TEMPO Interaktif, Jakarta - Organisasi Jaringan Orang Terinfeksi HIV Indonesia (JOTHI) mengecam tindakan diskriminatif Sekolah Dasar Don Bosco 1 Kelapa Gading, Jakarta Utara, terhadap seorang calon siswa yang orang tuanya mengidap HIV. "Itu melanggar hak asasi manusia," kata Ketua Dewan Pengurus Nasional JOTHI, Heru Widarsa, kepada Tempo, Ahad, 4 Desember 2011.
Menurut Heru, hak untuk mendapatkan pendidikan tidak ada hubungannya dengan penderita HIV. "Sikap itu amat diskriminatif," katanya. Alasan sekolah yang menyebutkan penolakan itu atas permintaan forum orang tua, kata Heru, cuma pembenaran. Ia mempertanyakan keabsahan forum itu. Dia menilai sekolah tidak memahami konteks penanggulangan HIV/AIDS. "Ini mencoreng. Masa sekolah sekelas Don Bosco tidak paham HIV."
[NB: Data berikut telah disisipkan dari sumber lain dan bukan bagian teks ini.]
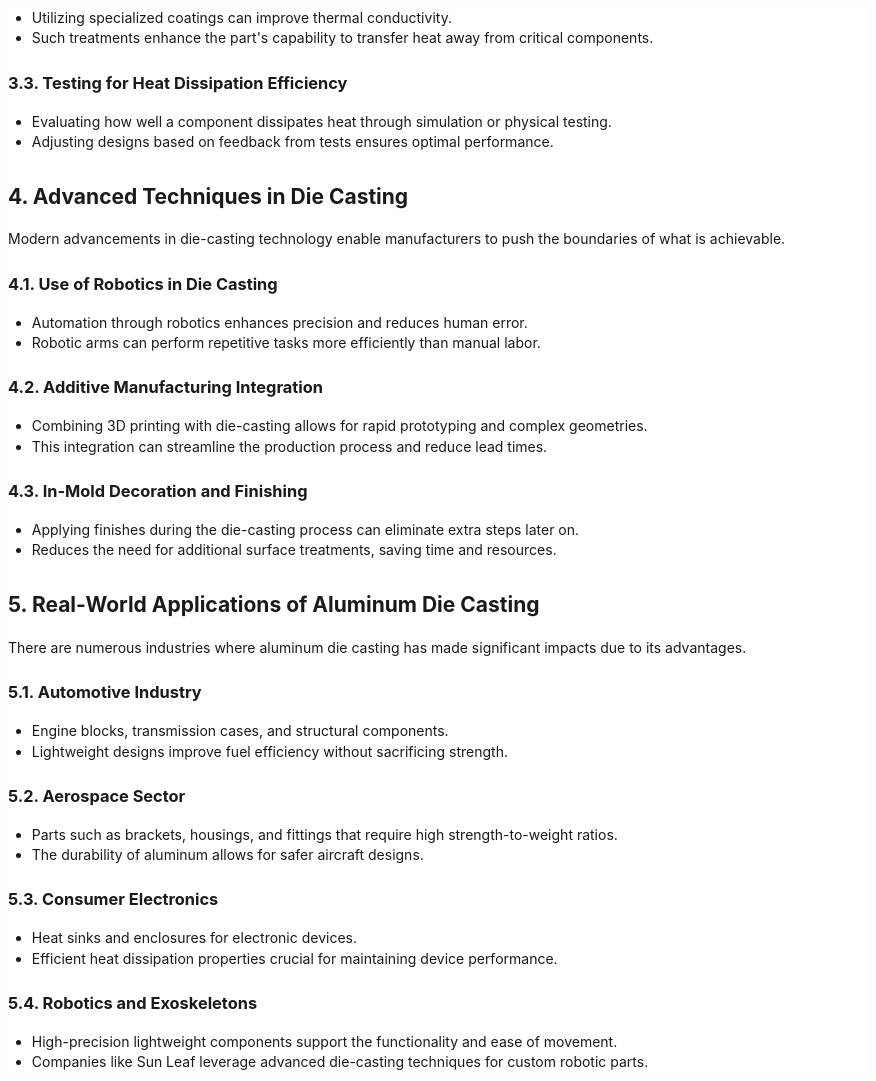 - Utilizing specialized coatings can improve thermal conductivity.
- Such treatments enhance the part's capability to transfer heat away from critical components.

### **3.3. Testing for Heat Dissipation Efficiency**

- Evaluating how well a component dissipates heat through simulation or physical testing.
- Adjusting designs based on feedback from tests ensures optimal performance.

## **4. Advanced Techniques in Die Casting**

Modern advancements in die-casting technology enable manufacturers to push the boundaries of what is achievable.

### **4.1. Use of Robotics in Die Casting**

- Automation through robotics enhances precision and reduces human error.
- Robotic arms can perform repetitive tasks more efficiently than manual labor.

### **4.2. Additive Manufacturing Integration**

- Combining 3D printing with die-casting allows for rapid prototyping and complex geometries.
- This integration can streamline the production process and reduce lead times.

### **4.3. In-Mold Decoration and Finishing**

- Applying finishes during the die-casting process can eliminate extra steps later on.
- Reduces the need for additional surface treatments, saving time and resources.

## **5. Real-World Applications of Aluminum Die Casting**

There are numerous industries where aluminum die casting has made significant impacts due to its advantages.

### **5.1. Automotive Industry**

- Engine blocks, transmission cases, and structural components.
- Lightweight designs improve fuel efficiency without sacrificing strength.

### **5.2. Aerospace Sector**

- Parts such as brackets, housings, and fittings that require high strength-to-weight ratios.
- The durability of aluminum allows for safer aircraft designs.

### **5.3. Consumer Electronics**

- Heat sinks and enclosures for electronic devices.
- Efficient heat dissipation properties crucial for maintaining device performance.

### **5.4. Robotics and Exoskeletons**

- High-precision lightweight components support the functionality and ease of movement.
- Companies like Sun Leaf leverage advanced die-casting techniques for custom robotic parts.
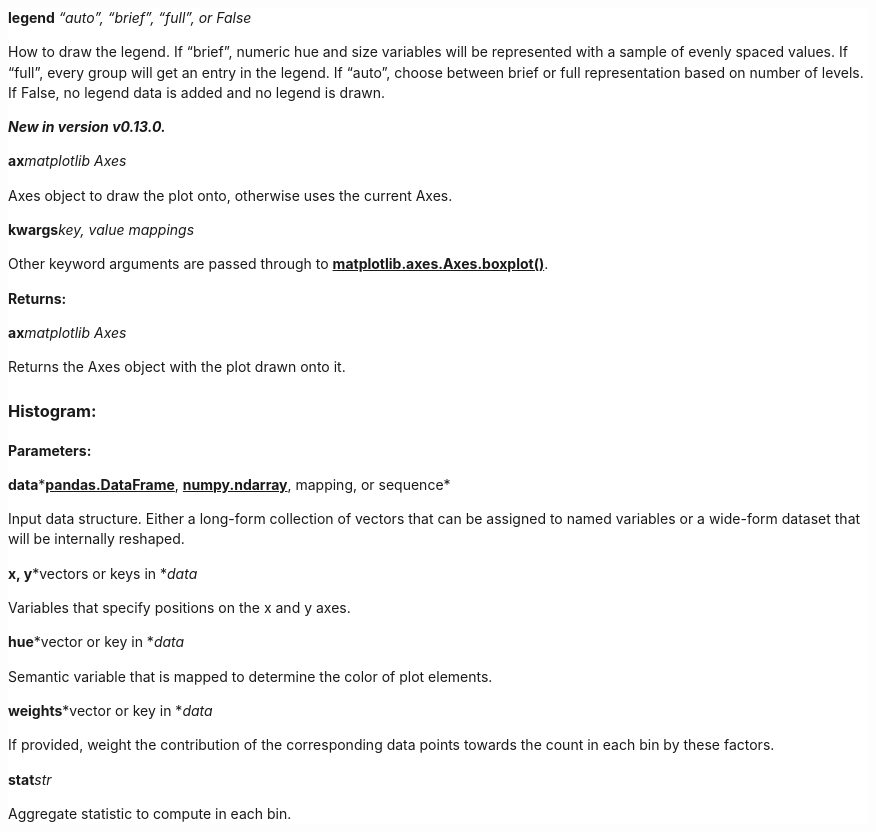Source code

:  **legend** *“auto”, “brief”, “full”, or False*

How to draw the legend. If “brief”,
numeric hue and size variables will be represented with
a sample of evenly spaced values. If “full”, every group will get an entry in
the legend. If “auto”, choose between brief or full representation based on
number of levels. If False, no legend data
is added and no legend is drawn.

***New in version v0.13.0.***

**ax***matplotlib Axes*

Axes object to draw the plot onto,
otherwise uses the current Axes.

**kwargs***key, value mappings*

Other keyword arguments are passed
through to [**matplotlib.axes.Axes.boxplot()**](https://matplotlib.org/stable/api/_as_gen/matplotlib.axes.Axes.boxplot.html#matplotlib.axes.Axes.boxplot "(in Matplotlib v3.8.0)").

**Returns:**

**ax***matplotlib Axes*

Returns the Axes object with the plot
drawn onto it.

### Histogram:

**Parameters:**

**data***[**pandas.DataFrame**](https://pandas.pydata.org/pandas-docs/stable/reference/api/pandas.DataFrame.html#pandas.DataFrame "(in pandas v2.1.1)"), [**numpy.ndarray**](https://numpy.org/doc/stable/reference/generated/numpy.ndarray.html#numpy.ndarray "(in NumPy v1.26)"),
mapping, or sequence*

Input data structure. Either a long-form
collection of vectors that can be assigned to named variables or a wide-form
dataset that will be internally reshaped.

**x, y***vectors or keys in **data*

Variables that specify positions on the
x and y axes.

**hue***vector or key in **data*

Semantic variable that is mapped to
determine the color of plot elements.

**weights***vector or key in **data*

If provided, weight the contribution of
the corresponding data points towards the count in each bin by these factors.

**stat***str*

Aggregate statistic to compute in each
bin.
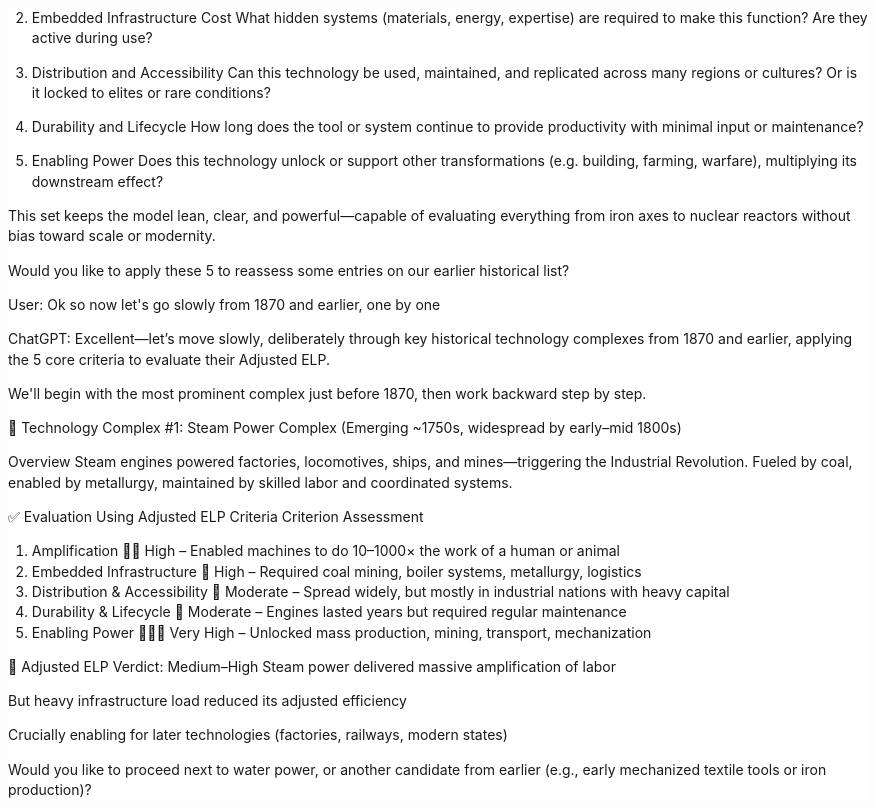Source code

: 2. Embedded Infrastructure Cost
What hidden systems (materials, energy, expertise) are required to make this function? Are they active during use?

3. Distribution and Accessibility
Can this technology be used, maintained, and replicated across many regions or cultures? Or is it locked to elites or rare conditions?

4. Durability and Lifecycle
How long does the tool or system continue to provide productivity with minimal input or maintenance?

5. Enabling Power
Does this technology unlock or support other transformations (e.g. building, farming, warfare), multiplying its downstream effect?

This set keeps the model lean, clear, and powerful—capable of evaluating everything from iron axes to nuclear reactors without bias toward scale or modernity.

Would you like to apply these 5 to reassess some entries on our earlier historical list?






User:
Ok so now let's go slowly from 1870 and earlier, one by one


ChatGPT:
Excellent—let’s move slowly, deliberately through key historical technology complexes from 1870 and earlier, applying the 5 core criteria to evaluate their Adjusted ELP.

We'll begin with the most prominent complex just before 1870, then work backward step by step.

🔧 Technology Complex #1: Steam Power Complex
(Emerging ~1750s, widespread by early–mid 1800s)

Overview
Steam engines powered factories, locomotives, ships, and mines—triggering the Industrial Revolution. Fueled by coal, enabled by metallurgy, maintained by skilled labor and coordinated systems.

✅ Evaluation Using Adjusted ELP Criteria
Criterion	Assessment
1. Amplification	🔺🔺 High – Enabled machines to do 10–1000× the work of a human or animal
2. Embedded Infrastructure	🔻 High – Required coal mining, boiler systems, metallurgy, logistics
3. Distribution & Accessibility	🔺 Moderate – Spread widely, but mostly in industrial nations with heavy capital
4. Durability & Lifecycle	🔺 Moderate – Engines lasted years but required regular maintenance
5. Enabling Power	🔺🔺🔺 Very High – Unlocked mass production, mining, transport, mechanization

🧠 Adjusted ELP Verdict: Medium–High
Steam power delivered massive amplification of labor

But heavy infrastructure load reduced its adjusted efficiency

Crucially enabling for later technologies (factories, railways, modern states)

Would you like to proceed next to water power, or another candidate from earlier (e.g., early mechanized textile tools or iron production)?
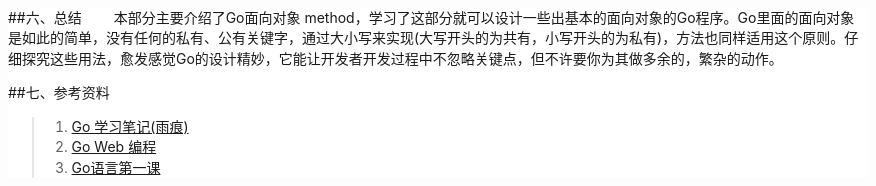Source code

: ##六、总结
　　本部分主要介绍了Go面向对象 method，学习了这部分就可以设计一些出基本的面向对象的Go程序。Go里面的面向对象是如此的简单，没有任何的私有、公有关键字，通过大小写来实现(大写开头的为共有，小写开头的为私有)，方法也同样适用这个原则。仔细探究这些用法，愈发感觉Go的设计精妙，它能让开发者开发过程中不忽略关键点，但不许要你为其做多余的，繁杂的动作。

##七、参考资料
>1. [Go 学习笔记(雨痕)](https://github.com/qyuhen/book)
>2. [Go Web 编程](https://github.com/astaxie/build-web-application-with-golang)
>3. [Go语言第一课](http://www.imooc.com/code/7746)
Heru khawatir kasus ini menjadi preseden buruk bagi pola pikir siswa Don Bosco. Siswa, kata Heru, akan terdoktrin bahwa penderita HIV/AIDS harus dijauhi dan dibedakan. "Ini refleksi. Pemahaman HIV tidak sampai ke pendidikan formal."
Kecaman ini, menurut Heru, bukan maksud mengintervensi Don Bosco. Ia cuma mau masalah serupa tidak terulang. Organisasinya meminta Dinas Pendidikan DKI Jakarta segera menuntaskan kasus ini. "Harus ada payung hukum yang melindungi penderita HIV. Kami akan ke DPR membahas ini," ujar Heru.
Yayasan Don Bosco sendiri telah membantah mendiskriminasi anak seorang pengidap HIV positif. Sekolah mengaku tidak mempermasalahkan siswa dengan orang tua penderita HIV AIDS, selama anaknya tidak mengidap penyakit yang sama.
Fajar Jasmin Sugandhi, ayah dari calon siswa yang ditolak, menuntut permintaan maaf SD Don Bosco 1 yang dianggapnya diskriminatif. Ia menerima pesan pendek pembatalan penerimaan anaknya dari sekolah tersebut karena ia mengidap HIV positif.